Understanding landscape patterns that result from natural disturbances in the mixedwood boreal forests of Canada is a critical precursor to advancing sustainable forestry practices and ecosystem-based land management initiatives. However, monitoring changes in boreal forest structure following disturbance is difficult due to restricted access and the spatial scale at which these disturbances occur. Airborne Laser Scanning (ALS) measures the three-dimensional distribution of vegetation across large areas with high sampling intensities, enabling the detection of small changes in vegetation structure in stands of otherwise similar composition and age. In this paper we compare the suitability of three suites of ALS metrics to discriminate changes in vegetation structure across a gradient of forest harvest retention levels (100% retention (uncut control), 75%, 50%, 20%, 10%, and 0% (clear cut)) for four boreal forest stand types: conifer, deciduous, mixed, and deciduous with conifer understorey.
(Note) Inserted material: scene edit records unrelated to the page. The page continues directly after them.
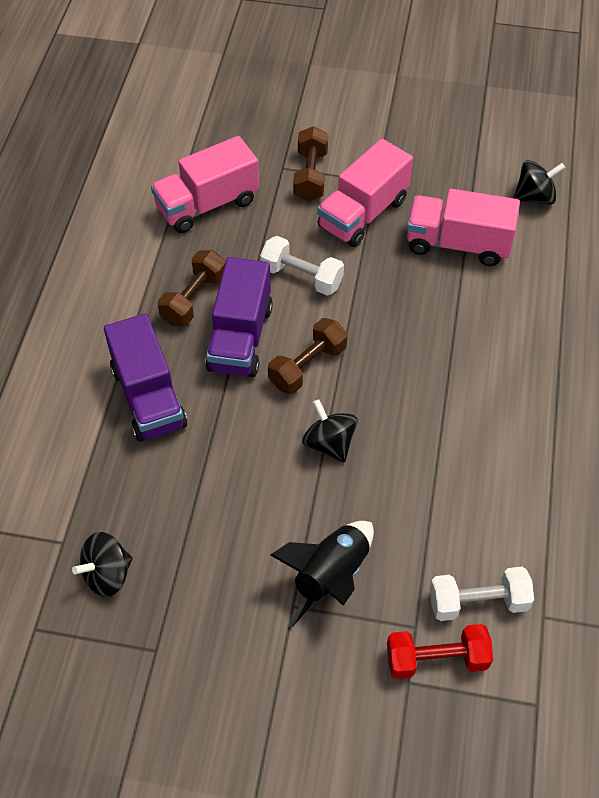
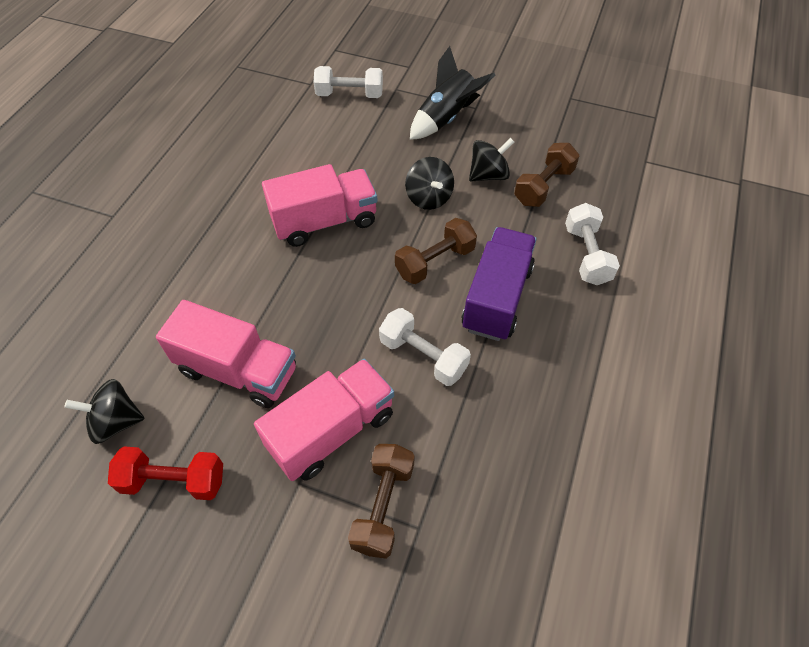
camera: 170 degrees left, 0 degrees up
black spinning top [72,532,133,597] -> black spinning top moved to [469,138,514,182]
purple truck [104,314,187,442] -> white dumbbell [565,203,620,285]
pink truck [151,136,259,233] -> pink truck moved to [262,164,378,247]
brown dumbbell [158,250,225,326] -> brown dumbbell moved to [514,143,579,207]
red dumbbell [387,624,493,679] -> red dumbbell moved to [108,446,223,500]

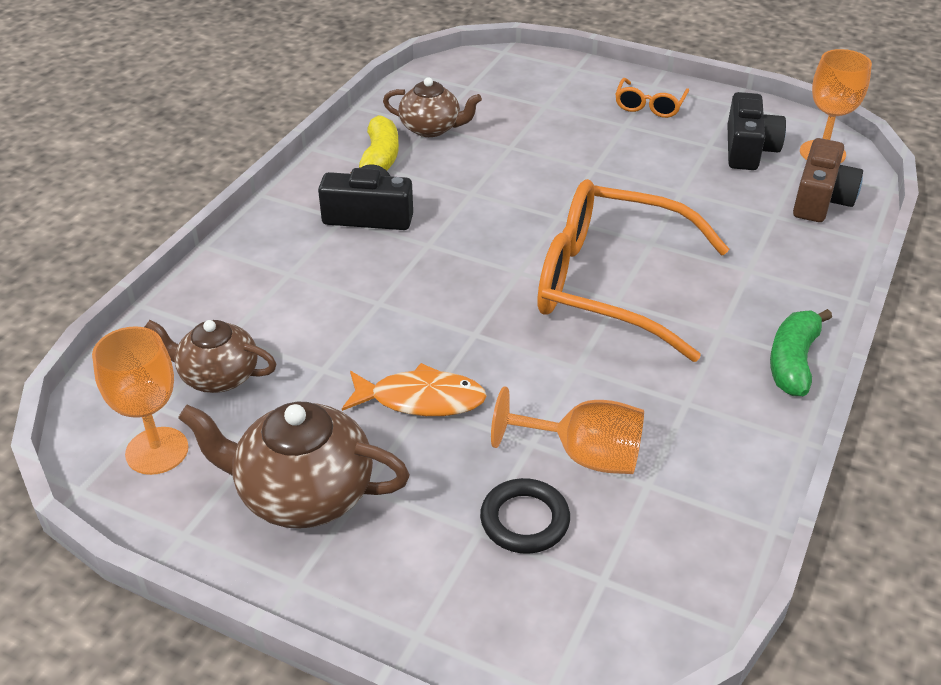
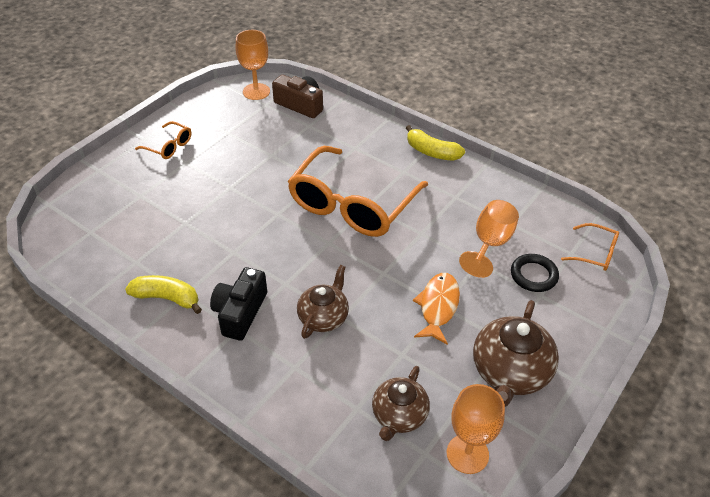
camera: 80 degrees left, 5 degrees up
brown teapot [383,77,482,137] -> brown teapot moved to [297,265,349,339]
black camera [727,92,786,170] -> none
green banana [770,309,832,396] -> yellow banana [406,125,465,161]
none -> orange glasses [561,223,619,271]

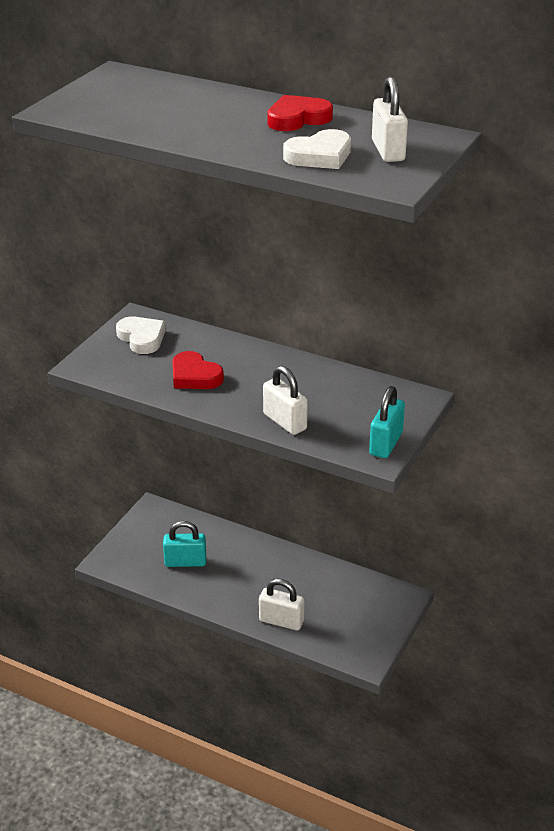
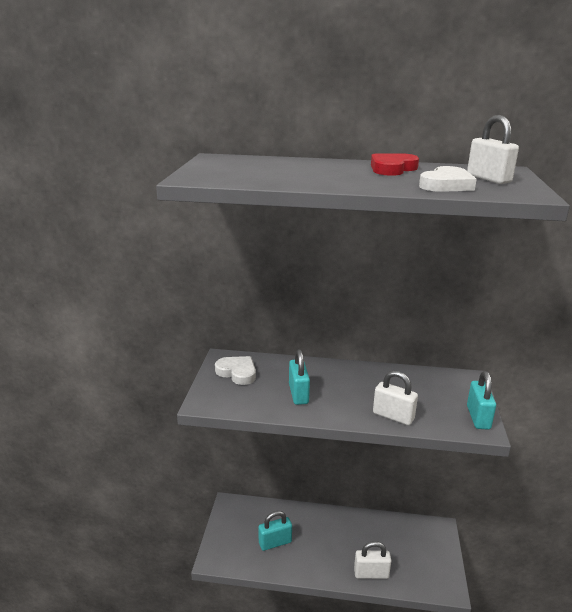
camera: 20 degrees left, 10 degrees down
red heart [172,351,224,389] -> turquoise padlock [289,349,310,405]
Specifically, we focus on three key types of ALS metric: plot-based point cloud metrics, canopy volumes, and curve-fitting approaches; and evaluate the sensitivity of these metrics to changes in forest stand architecture in response to the harvest treatments or lack thereof. From the three types of metrics, height based point cloud metrics show the most significant separation by treatments and stand-types, followed by canopy volume profiles. Airborne laser scanning has strong utility for distinguishing responses in silvicultural treatments and cover types, revealing characteristics not captured by traditional measurements like crown closure or basal area.